Le groupe parlementaire UPC souligne qu’il a voté « contre » la déclaration de sa politique générale car « malgré sa bonne volonté, nous n’avons plus foi en la capacité de ce gouvernement à réaliser ses promesses ».

Henriette Zougmoré

Le débat d’orientation budgétaire sur le document de programmation budgétaire et économique pluriannuelle 2020-2022 a constitué l’ordre du jour de la première session extraordinaire. Mais pour le groupe parlementaire, ce qui a fait « couler beaucoup d’encre » était surtout la loi no 25-2018/AN du 31 mai 2018 portant code pénal adopté ce vendredi 21 juin.

Si avant le vote de la loi le groupe UPC a quitté la salle sans se concerter avec les autres, c’est « en réaction naturelle par rapport à nos valeurs du groupe». En effet, malgré « la réaction du président de l’assemblée nationale, un député prit la parole pour dire » et « répété que l’opposition dans son ensemble était ridicule et que nous étions malhonnêtes, déloyaux. Ce qui nous fait penser que c’est un manque de respect. Nous avons estimé que notre éducation ne nous permet pas de réagir de la même manière en retour. Nous avons donc décidé de sortir car nous sommes des républicains et avons des valeurs fortes que nous voulons respecter au delà de la majorité mécanique » explique le 2e vice président Justin COMPAORE.
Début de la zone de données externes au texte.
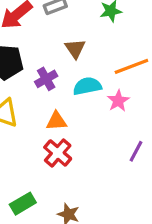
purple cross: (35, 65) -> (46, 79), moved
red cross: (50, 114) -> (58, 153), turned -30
Henriette Zougmoré la première vice présidente du groupe, pense que les députés de la majorité se sont comporté comme de « vulgaires citoyens » lors du vote de ladite loi. Pour elle, ce « domaine a besoin d’être encadré mais il faut associer les acteurs, nous pensons que c’est pour régler des comptes des animateurs de réseaux sociaux ».

Pour le reste, « nous attendons de voir l’applicabilité de cette loi car nous savons que ça va poser des problèmes ».